As you can see there is no big difference. Actually our server is slower :( Less CPU power, less RPMs on HDD, more not needed modules and extensions enabled, less memory.

I used the same APC settings as the Yii folks.

apc.enabled=1
apc.shm_segments=1
apc.optimization=0
apc.shm_size=32
apc.ttl=7200
apc.user_ttl=7200
apc.num_files_hint=1024
apc.mmap_file_mask=/tmp/apc.XXXXXX
apc.enable_cli=1
apc.cache_by_default=1

I’ve downloaded Yii 1.0 and zend framework 1.7.2. I’ve setup the same applications the Yii folks provide. Except I’ve removed the die and replaced it with an echo. And changed the ZF bootstrap file to work in no view renderer mode. The bootstrap file looks like this:

set_include_path(dirname(__FILE__));
require_once 'Zend/Loader.php';
Zend_Loader::registerAutoload();$front = Zend_Controller_Front::getInstance();
$front->addControllerDirectory(dirname(__FILE__)."/application/controllers", 'default');
$front->setParam('noViewRenderer', true);
$front->dispatch();

And then I ran the same AB test: “ab -t 30 -c 10 URL” as the Yii guys.
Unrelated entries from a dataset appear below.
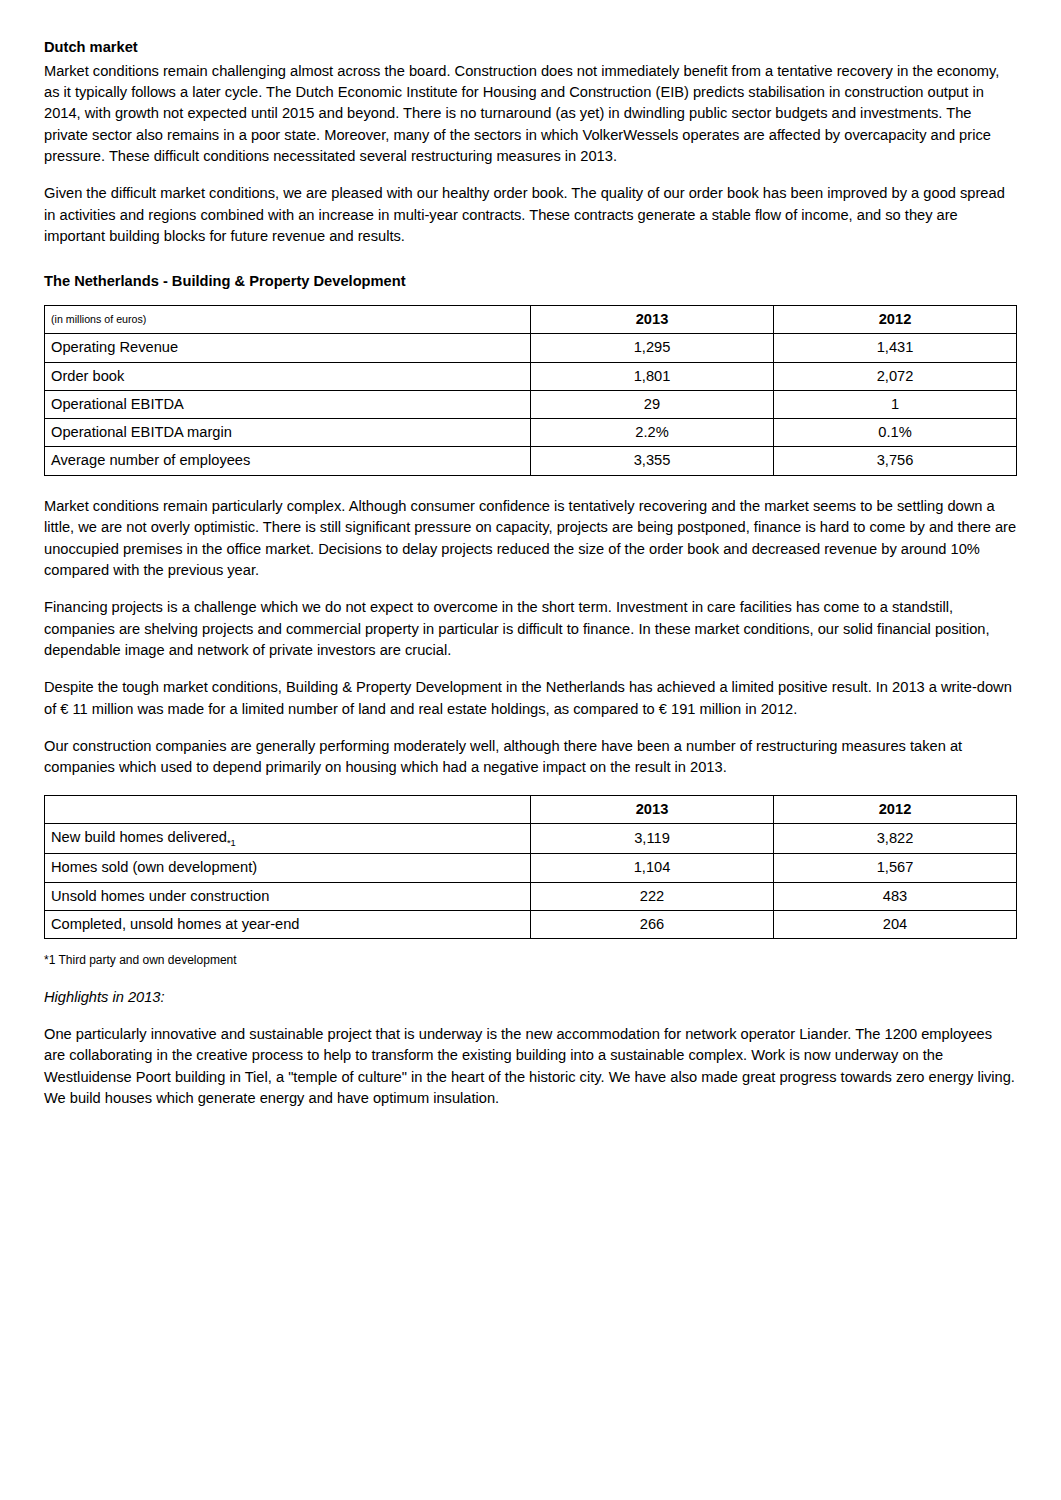Dutch market
Market conditions remain challenging almost across the board. Construction does not immediately benefit from a tentative recovery in the economy, as it typically follows a later cycle. The Dutch Economic Institute for Housing and Construction (EIB) predicts stabilisation in construction output in 2014, with growth not expected until 2015 and beyond. There is no turnaround (as yet) in dwindling public sector budgets and investments. The private sector also remains in a poor state. Moreover, many of the sectors in which VolkerWessels operates are affected by overcapacity and price pressure. These difficult conditions necessitated several restructuring measures in 2013.
Given the difficult market conditions, we are pleased with our healthy order book. The quality of our order book has been improved by a good spread in activities and regions combined with an increase in multi-year contracts. These contracts generate a stable flow of income, and so they are important building blocks for future revenue and results.
The Netherlands - Building & Property Development
| (in millions of euros) | 2013 | 2012 |
| Operating Revenue | 1,295 | 1,431 |
| Order book | 1,801 | 2,072 |
| Operational EBITDA | 29 | 1 |
| Operational EBITDA margin | 2.2% | 0.1% |
| Average number of employees | 3,355 | 3,756 |
Market conditions remain particularly complex. Although consumer confidence is tentatively recovering and the market seems to be settling down a little, we are not overly optimistic. There is still significant pressure on capacity, projects are being postponed, finance is hard to come by and there are unoccupied premises in the office market. Decisions to delay projects reduced the size of the order book and decreased revenue by around 10% compared with the previous year.
Financing projects is a challenge which we do not expect to overcome in the short term. Investment in care facilities has come to a standstill, companies are shelving projects and commercial property in particular is difficult to finance. In these market conditions, our solid financial position, dependable image and network of private investors are crucial.
Despite the tough market conditions, Building & Property Development in the Netherlands has achieved a limited positive result. In 2013 a write-down of € 11 million was made for a limited number of land and real estate holdings, as compared to € 191 million in 2012.
Our construction companies are generally performing moderately well, although there have been a number of restructuring measures taken at companies which used to depend primarily on housing which had a negative impact on the result in 2013.
| | 2013 | 2012 |
| New build homes delivered *1 | 3,119 | 3,822 |
| Homes sold (own development) | 1,104 | 1,567 |
| Unsold homes under construction | 222 | 483 |
| Completed, unsold homes at year-end | 266 | 204 |
*1 Third party and own development
Highlights in 2013:
One particularly innovative and sustainable project that is underway is the new accommodation for network operator Liander. The 1200 employees are collaborating in the creative process to help to transform the existing building into a sustainable complex. Work is now underway on the Westluidense Poort building in Tiel, a "temple of culture" in the heart of the historic city. We have also made great progress towards zero energy living. We build houses which generate energy and have optimum insulation.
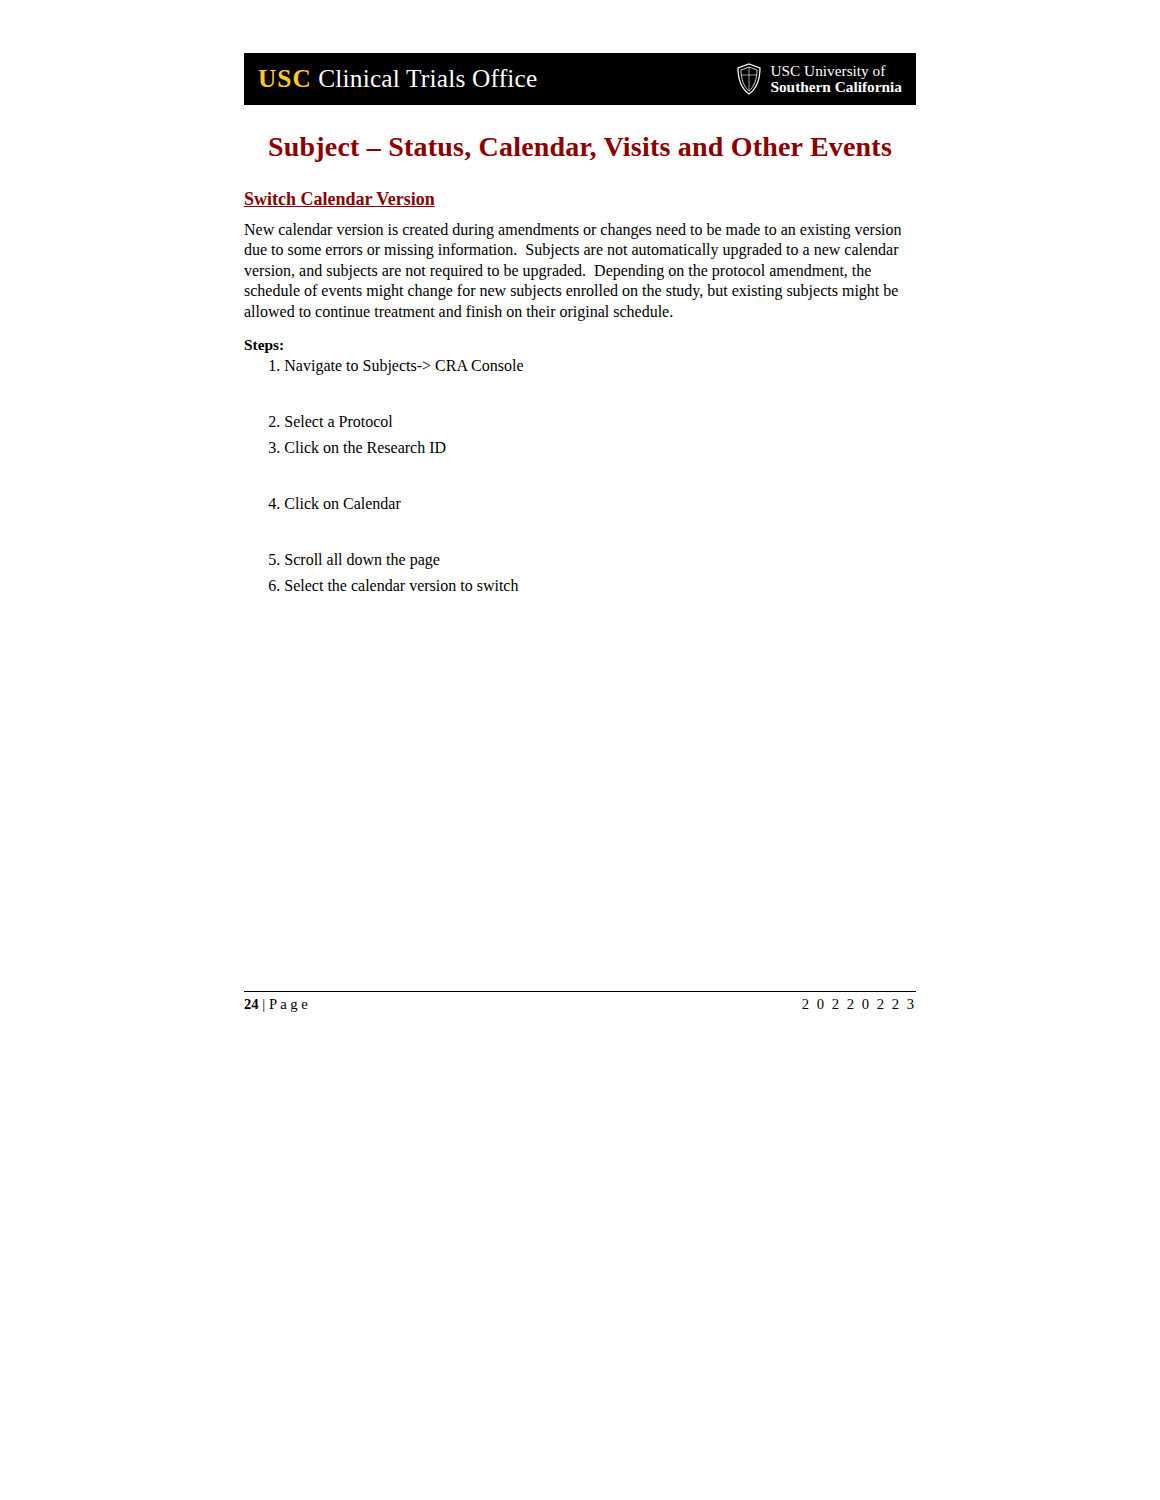USC Clinical Trials Office
USC University of Southern California
Subject – Status, Calendar, Visits and Other Events
Switch Calendar Version
New calendar version is created during amendments or changes need to be made to an existing version due to some errors or missing information. Subjects are not automatically upgraded to a new calendar version, and subjects are not required to be upgraded. Depending on the protocol amendment, the schedule of events might change for new subjects enrolled on the study, but existing subjects might be allowed to continue treatment and finish on their original schedule.
Steps:
Navigate to Subjects-> CRA Console
Select a Protocol
Click on the Research ID
Click on Calendar
Scroll all down the page
Select the calendar version to switch
24 | P a g e
2 0 2 2 0 2 2 3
I also want to note that I ran the tests a few times to warm up the APC cache. Let’s look at the results:

  • Zend Framework 1.7.2: 184 RPS (requests per second)
  • Yii 1.0: 275 RPS
  • Yii 1.0 with yiilite.php: 235 RPS

And now lets evalue these test results:

  1. Even on a slower machine ZendFramework is more than 3 times faster with APC than in the Yii benchmark. (strange)
  2. In comparison Yii is not 800% faster than ZF like shown on the Yii benchmark page.

It’s possible I’ve made a mistake somewhere. It would be nice to see more people testing this.